Texto del ejercicio:
......

CUANDO LIBRA ESTÁ A PUNTO DE ROMPER CONTIGO

31 Mar 2025 | Libra, Novedades

CUANDO LIBRA ESTÁ A PUNTO DE ROMPER CONTIGO

31 Mar 2025

Cuando Libra está a punto de romper contigo, lo último que hace es parecer que está a punto de romper contigo. No llora, no grita, no te ignora… te sonríe. Y eso es lo más peligroso de todo. Porque Libra es experto en maquillar el apocalipsis emocional con una calma que desarma. Parece que todo está bien. Pero no está bien. Ni de lejos.

Libra no te suelta de golpe. Libra te empieza a soltar en la mente mucho antes de que tú te enteres. Empieza a ensayar discursos en la ducha, en la almohada, en las notas del móvil. Empieza a imaginar su vida sin ti. Y sí, empieza a hacer planes en los que tú ya no estás invitado. Pero tú no lo notas. Porque sigue siendo amable, sigue preguntándote cómo estás, sigue subiendo selfies donde salís sonriendo. El Titanic emocional va directo al iceberg, pero con filtro bonito y banda sonora romántica de fondo.

......

Registros proporcionados:
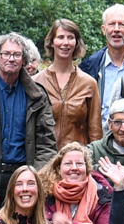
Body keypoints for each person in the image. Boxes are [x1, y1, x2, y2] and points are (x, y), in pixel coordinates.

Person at [0, 33, 56, 197]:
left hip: (24, 177)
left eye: (17, 54)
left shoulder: (37, 96)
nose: (11, 59)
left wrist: (33, 180)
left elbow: (47, 144)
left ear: (24, 60)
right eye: (6, 54)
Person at [34, 19, 99, 149]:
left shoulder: (89, 83)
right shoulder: (35, 82)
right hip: (44, 159)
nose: (65, 43)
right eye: (60, 37)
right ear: (51, 42)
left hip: (77, 160)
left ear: (76, 43)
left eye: (70, 38)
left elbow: (95, 132)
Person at [82, 4, 124, 128]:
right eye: (112, 24)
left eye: (122, 24)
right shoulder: (89, 67)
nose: (116, 29)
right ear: (103, 29)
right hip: (99, 141)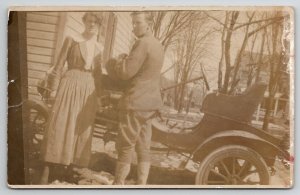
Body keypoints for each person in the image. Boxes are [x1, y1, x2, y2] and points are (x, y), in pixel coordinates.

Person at [39, 12, 103, 184]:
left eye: (96, 23)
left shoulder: (98, 48)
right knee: (59, 124)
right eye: (89, 21)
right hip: (70, 83)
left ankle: (69, 169)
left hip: (88, 87)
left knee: (80, 127)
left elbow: (97, 75)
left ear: (98, 26)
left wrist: (99, 97)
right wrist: (53, 89)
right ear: (84, 22)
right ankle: (47, 169)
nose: (92, 25)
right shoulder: (72, 39)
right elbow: (59, 66)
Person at [106, 11, 164, 185]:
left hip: (135, 103)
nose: (133, 27)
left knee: (125, 146)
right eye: (132, 23)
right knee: (143, 147)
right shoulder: (158, 45)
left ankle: (118, 184)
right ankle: (141, 185)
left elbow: (125, 73)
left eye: (137, 23)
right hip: (150, 105)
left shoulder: (142, 43)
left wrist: (115, 62)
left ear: (148, 24)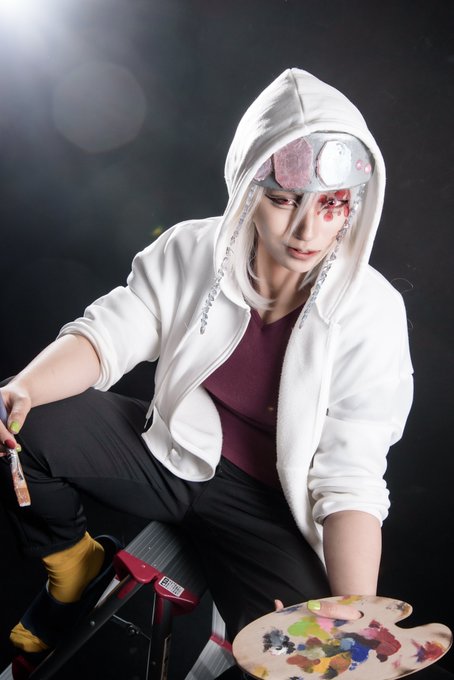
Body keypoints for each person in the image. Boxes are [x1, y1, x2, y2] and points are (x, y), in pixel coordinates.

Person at [0, 67, 414, 679]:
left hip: (270, 512)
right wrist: (22, 389)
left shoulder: (372, 312)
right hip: (170, 454)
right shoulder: (192, 249)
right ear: (248, 187)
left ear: (353, 206)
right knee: (18, 423)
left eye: (330, 205)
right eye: (283, 200)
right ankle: (73, 574)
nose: (307, 230)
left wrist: (355, 617)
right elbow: (107, 335)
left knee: (312, 663)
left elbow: (351, 479)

......

Qué debes hacer:
• a. Explica, según el texto sobre Libra, por qué la otra persona no se da cuenta de que Libra ya la está soltando.
• b. Reproduce el fragmento del texto sobre Libra comprendido entre "Libra no te" y "romántica de fondo.", ambos incluidos.

Soluciones:
• a. No lo nota porque Libra sigue siendo amable, sigue preguntándole cómo está y sigue subiendo selfies en las que ambos salen sonriendo.

• b.
Libra no te suelta de golpe. Libra te empieza a soltar en la mente mucho antes de que tú te enteres. Empieza a ensayar discursos en la ducha, en la almohada, en las notas del móvil. Empieza a imaginar su vida sin ti. Y sí, empieza a hacer planes en los que tú ya no estás invitado. Pero tú no lo notas. Porque sigue siendo amable, sigue preguntándote cómo estás, sigue subiendo selfies donde salís sonriendo. El Titanic emocional va directo al iceberg, pero con filtro bonito y banda sonora romántica de fondo.